◆ Prompt ◆
Reproduce each of the lines below verbatim, omitting the pictures.

* start Task material *

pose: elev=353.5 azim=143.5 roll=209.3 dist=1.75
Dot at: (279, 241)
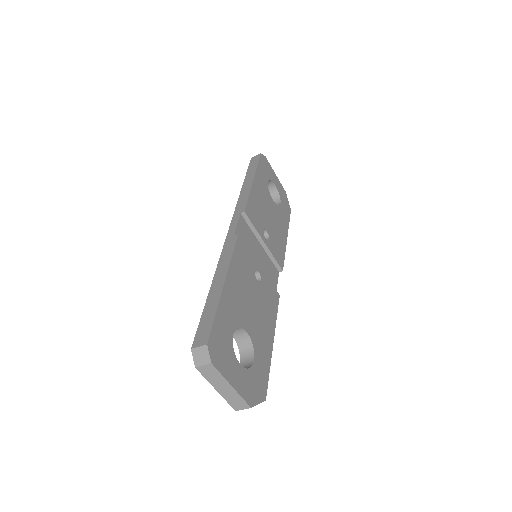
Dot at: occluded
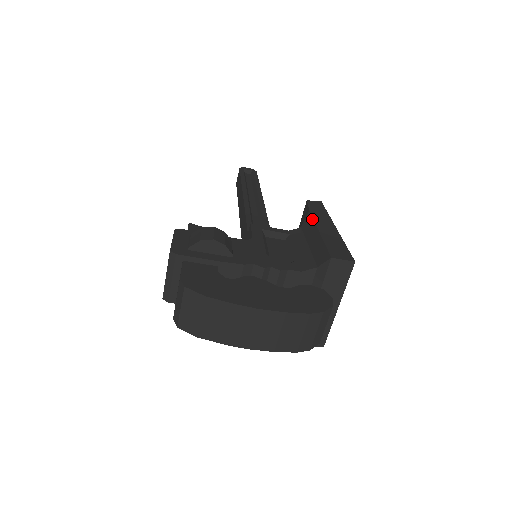
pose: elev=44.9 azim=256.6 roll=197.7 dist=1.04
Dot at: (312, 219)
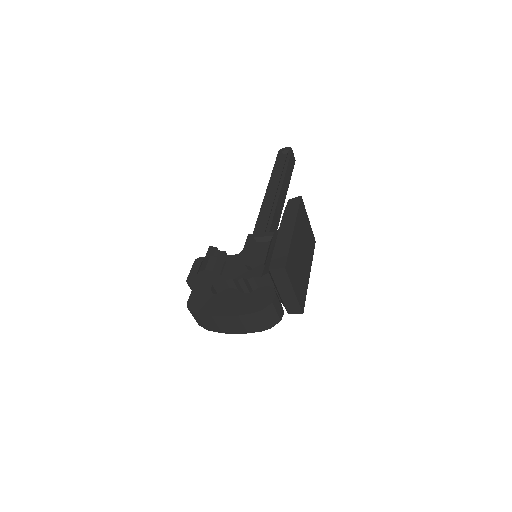
Dot at: (280, 225)
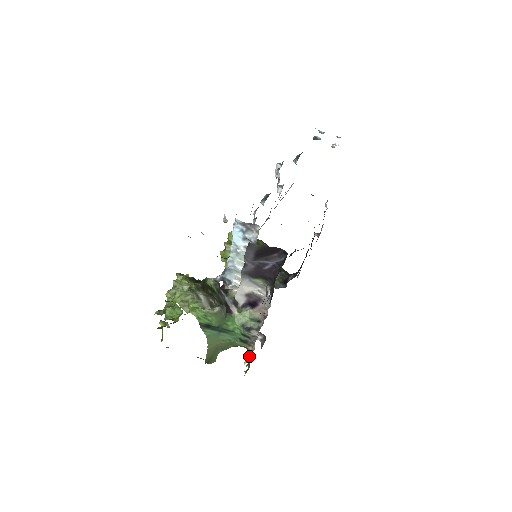
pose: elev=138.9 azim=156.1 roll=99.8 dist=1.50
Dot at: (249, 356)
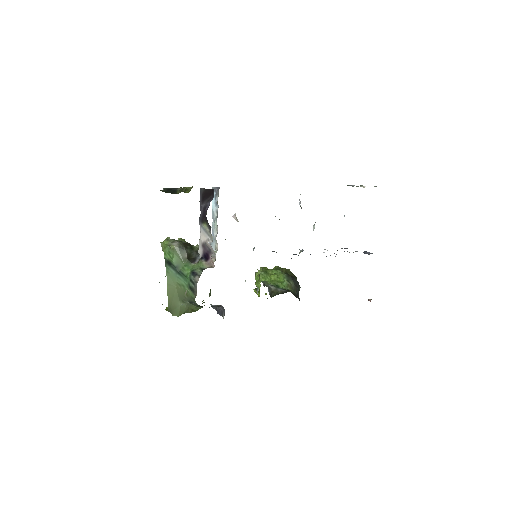
Dot at: occluded
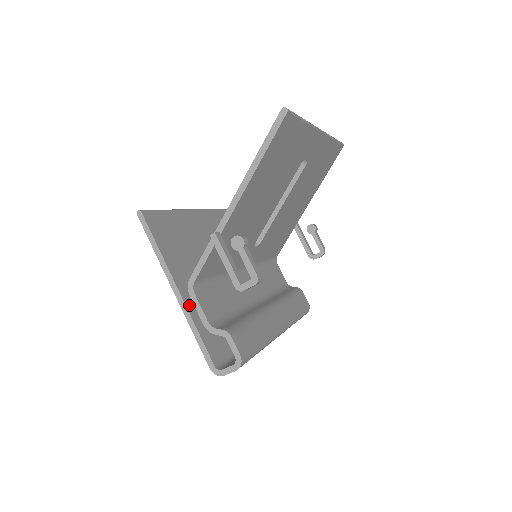
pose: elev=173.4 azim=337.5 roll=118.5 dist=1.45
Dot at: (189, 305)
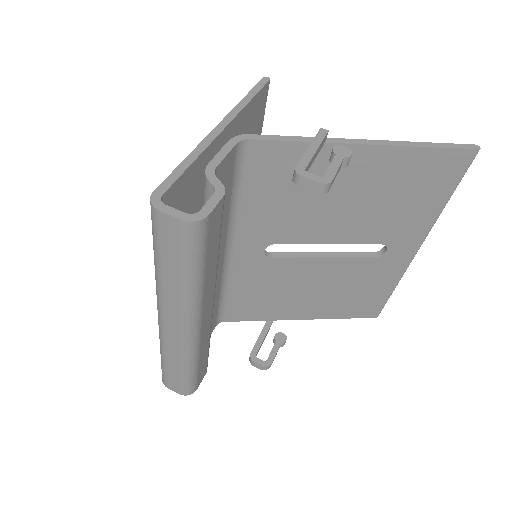
Dot at: (212, 148)
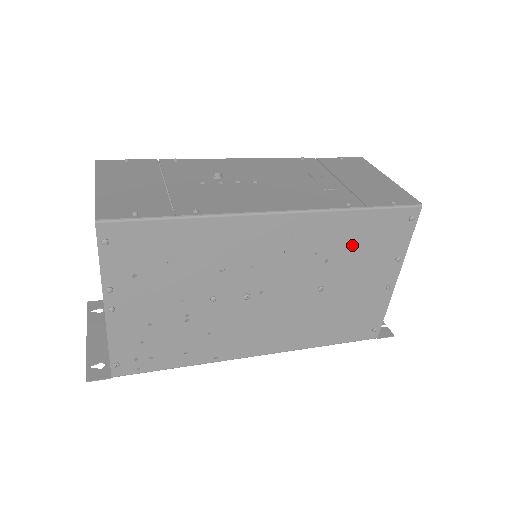
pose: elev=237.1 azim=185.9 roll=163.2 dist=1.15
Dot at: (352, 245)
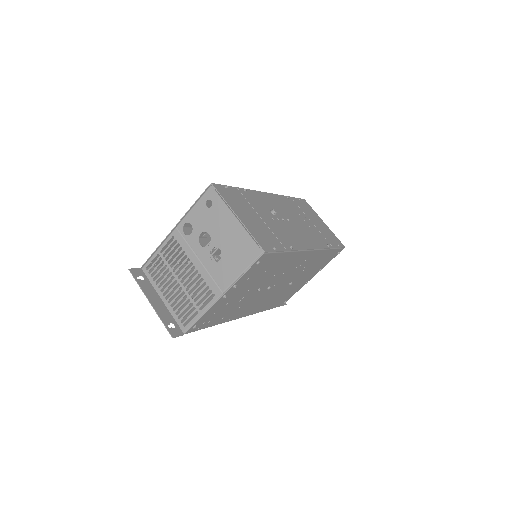
Dot at: (315, 264)
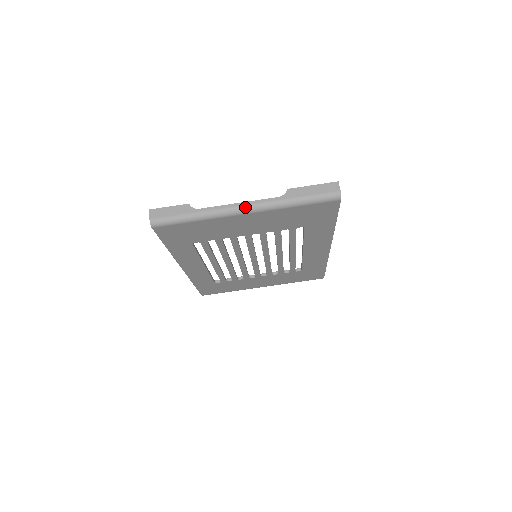
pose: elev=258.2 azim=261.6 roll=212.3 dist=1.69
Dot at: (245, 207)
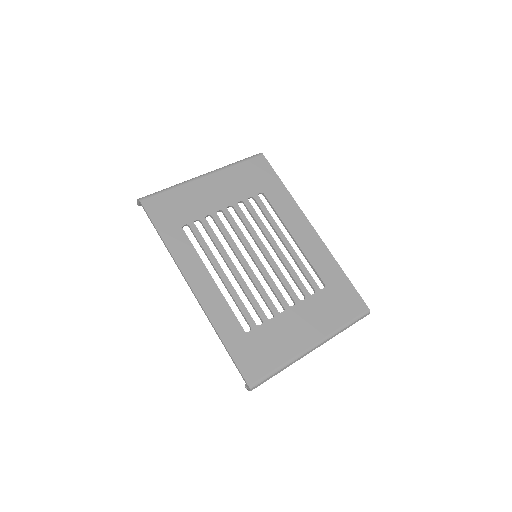
Dot at: (203, 174)
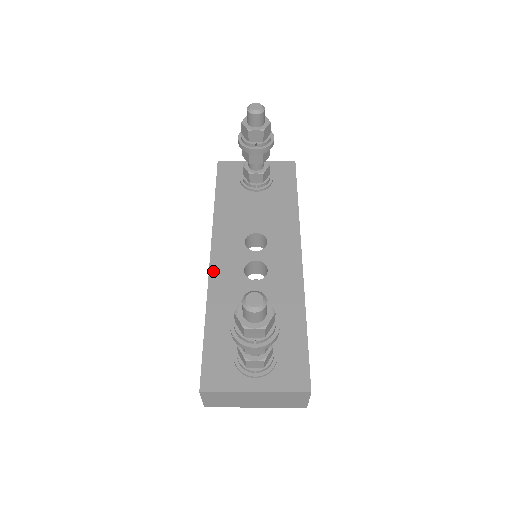
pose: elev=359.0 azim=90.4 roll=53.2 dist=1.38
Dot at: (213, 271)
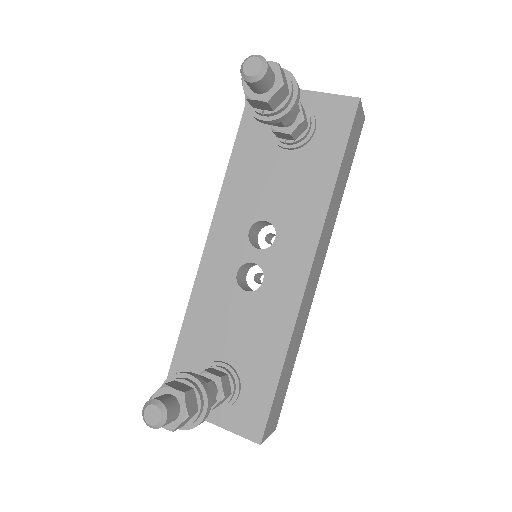
Dot at: (204, 264)
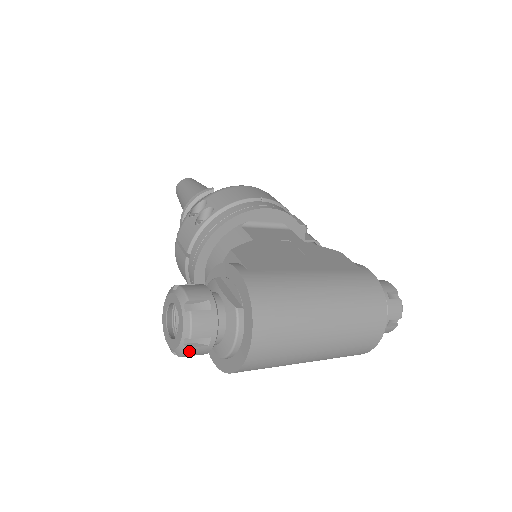
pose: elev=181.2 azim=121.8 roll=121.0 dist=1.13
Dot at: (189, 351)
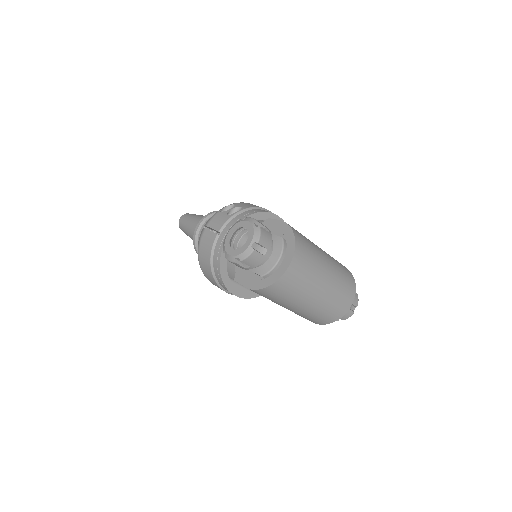
Dot at: (253, 254)
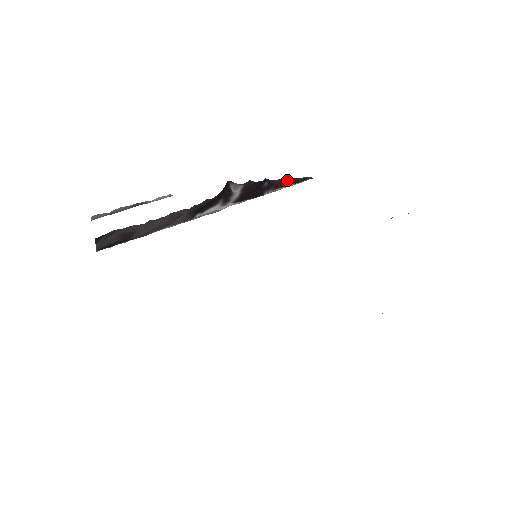
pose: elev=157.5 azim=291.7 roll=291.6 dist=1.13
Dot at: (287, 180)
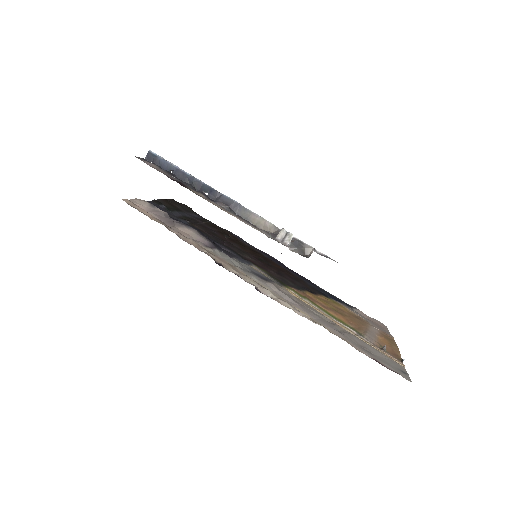
Dot at: occluded
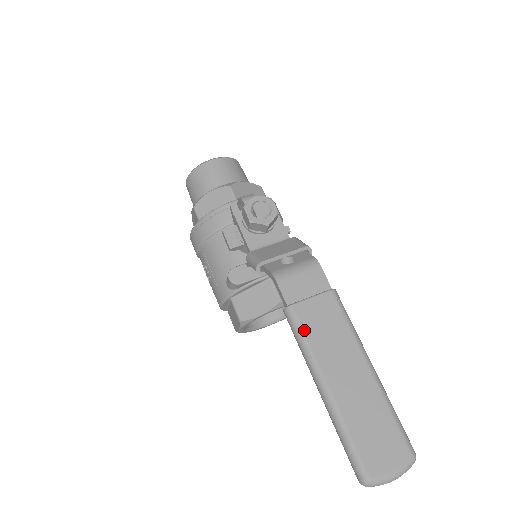
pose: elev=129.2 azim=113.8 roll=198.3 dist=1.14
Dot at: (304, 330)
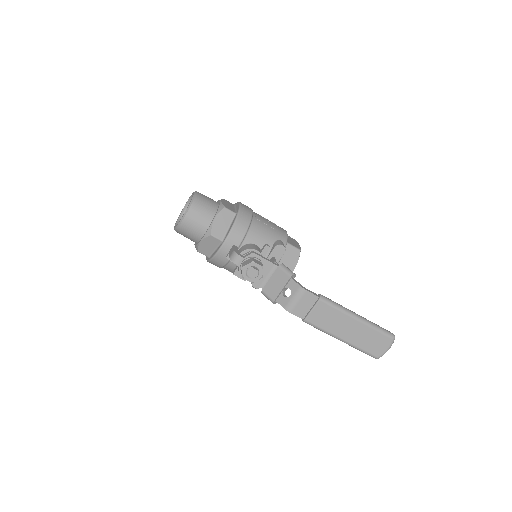
Dot at: (318, 326)
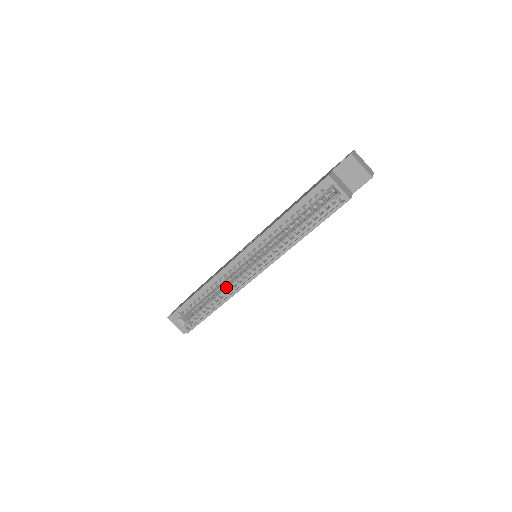
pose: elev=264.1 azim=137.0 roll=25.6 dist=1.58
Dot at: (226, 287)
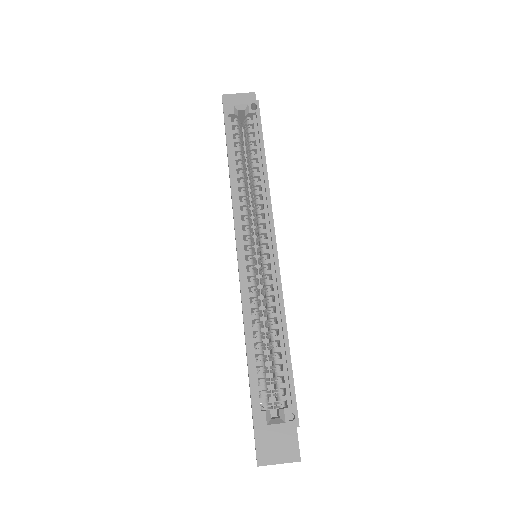
Dot at: (266, 304)
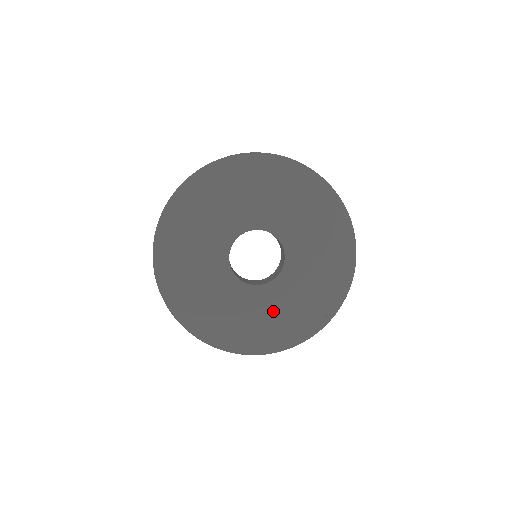
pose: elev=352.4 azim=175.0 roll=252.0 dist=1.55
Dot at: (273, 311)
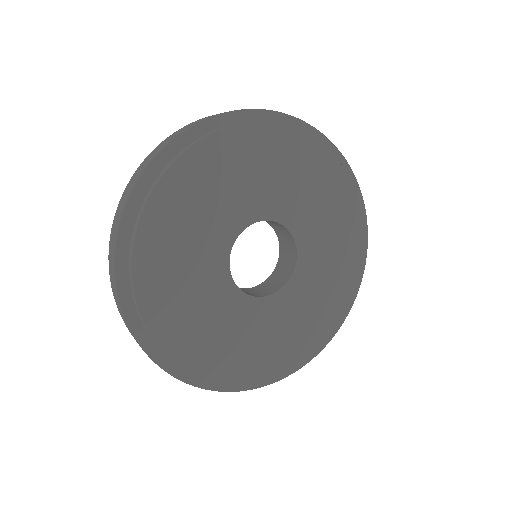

* end Task material *

◆ Reply ◆
pose: elev=353.5 azim=143.5 roll=209.3 dist=1.75
Dot at: (279, 241)
Dot at: occluded
pose: elev=44.9 azim=256.6 roll=197.7 dist=1.04
Dot at: (312, 219)
Dot at: (280, 225)
pose: elev=138.9 azim=156.1 roll=99.8 dist=1.50
Dot at: (249, 356)
Dot at: occluded
pose: elev=173.4 azim=337.5 roll=118.5 dist=1.45
Dot at: (189, 305)
Dot at: (212, 148)
pose: elev=237.1 azim=185.9 roll=163.2 dist=1.15
Dot at: (352, 245)
Dot at: (315, 264)
pose: elev=258.2 azim=261.6 roll=212.3 dist=1.69
Dot at: (245, 207)
Dot at: (203, 174)
pose: elev=359.0 azim=90.4 roll=53.2 dist=1.38
Dot at: (213, 271)
Dot at: (204, 264)
pose: elev=181.2 azim=121.8 roll=121.0 dist=1.13
Dot at: (189, 351)
Dot at: (253, 254)
pose: elev=157.5 azim=291.7 roll=291.6 dist=1.13
Dot at: (287, 180)
Dot at: occluded
pose: elev=129.2 azim=113.8 roll=198.3 dist=1.14
Dot at: (304, 330)
Dot at: (318, 326)
pose: elev=264.1 azim=137.0 roll=25.6 dist=1.58
Dot at: (226, 287)
Dot at: (266, 304)
pose: elev=352.4 azim=175.0 roll=252.0 dist=1.55
Dot at: (273, 311)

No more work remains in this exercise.